同時に、体が自分の思うとおりになりすぎる、
というのは心を抑圧していることになりはしないか?
やりたくないこと。
すきじゃないこと。
きもちわるいこと。
そんなウゾウムゾウの事柄を。
「やらなければいけない」という自分以外の何者かから与えられた力で。
心の声を聞くことなく、体を動かし続ける。
心の動きに体が敏感に反応する人は。
それが、できない。
心に逆らおうとすると、体が反逆を起こすから。
でも。
それって、もしかしたらものすごく幸せなことだ。
そういえば、うちの弟もそういう人だったことを思い出した。
中学校にいた頃、調子が悪くてよく学校を休んでいた。
高校に入った直後、
「ここでは僕が勉強したいことができない」と言って学校を辞めた。
早稲田高校だった。
英語の単語ひとつ、歴史の年号ひとつ。
興味のないものは、絶対に覚えられない人だ。
誰かから無理強いをされたり、無意識に自分でそれを強いたならば、
体にそれが現れる。
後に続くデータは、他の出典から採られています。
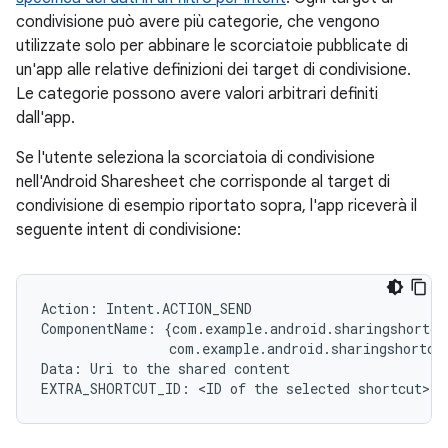
condivisione può avere più categorie, che vengono
utilizzate solo per abbinare le scorciatoie pubblicate di
un'app alle relative definizioni dei target di condivisione.
Le categorie possono avere valori arbitrari definiti
dall'app.
Se l'utente seleziona la scorciatoia di condivisione
nell'Android Sharesheet che corrisponde al target di
condivisione di esempio riportato sopra, l'app riceverà il
seguente intent di condivisione:
Action
:
Intent
.
ACTION_SEND
ComponentName
:
{
com
.
example
.
android
.
sharingshortcu
com
.
example
.
android
.
sharingshortcu
Data
:
Uri
to
the
shared
content
EXTRA_SHORTCUT_ID
:
 <
ID
of
the
selected
shortcut
>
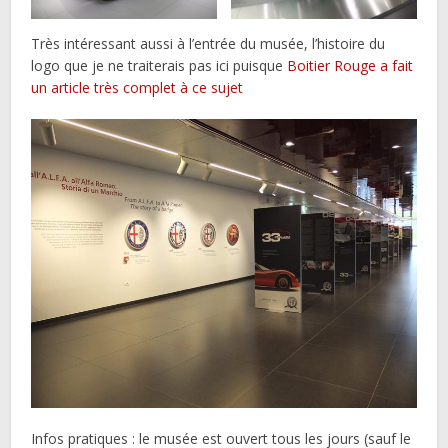
Très intéressant aussi à l’entrée du musée, l’histoire du
logo que je ne traiterais pas ici puisque
Boitier Rouge a fait
un article très complet à ce sujet
Infos pratiques : le musée est ouvert tous les jours (sauf le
それはもう痛々しいほどに。
それは果たしてわがままなんだろうか?
心が弱い証拠なのだろうか?
たぶん。正直なだけだろう。
限りなく器用貧乏で、やりたくないことでも他人よりうまくできる
自分がもし一人っ子だったら、とおもうとぞっとする。
きっと私は一生そういう人のことを理解できずにいただろう。
「なぜできないのか?」と人を責め、見下すことになんの疑問も
抱かずにいただろう。
私は、彼と姉弟という関係で出会えたことに心から感謝する。
たぶん、姉弟じゃなかったら、絶対に出会えない人だから。
(だいたい彼のような人がそんなにいるとも思えない)
姉に、兄に、人格的な影響を受けた人は多いかもしれない。
わたしは、誰よりも弟から。
別に、他人が何を考えているのかわかるわけではない。
むしろよくわからないことのほうが多いけど。
ただ、そのまま。
異質なものや混沌と「共にある」ことができる。
彼はわたしを形作ったひとりである。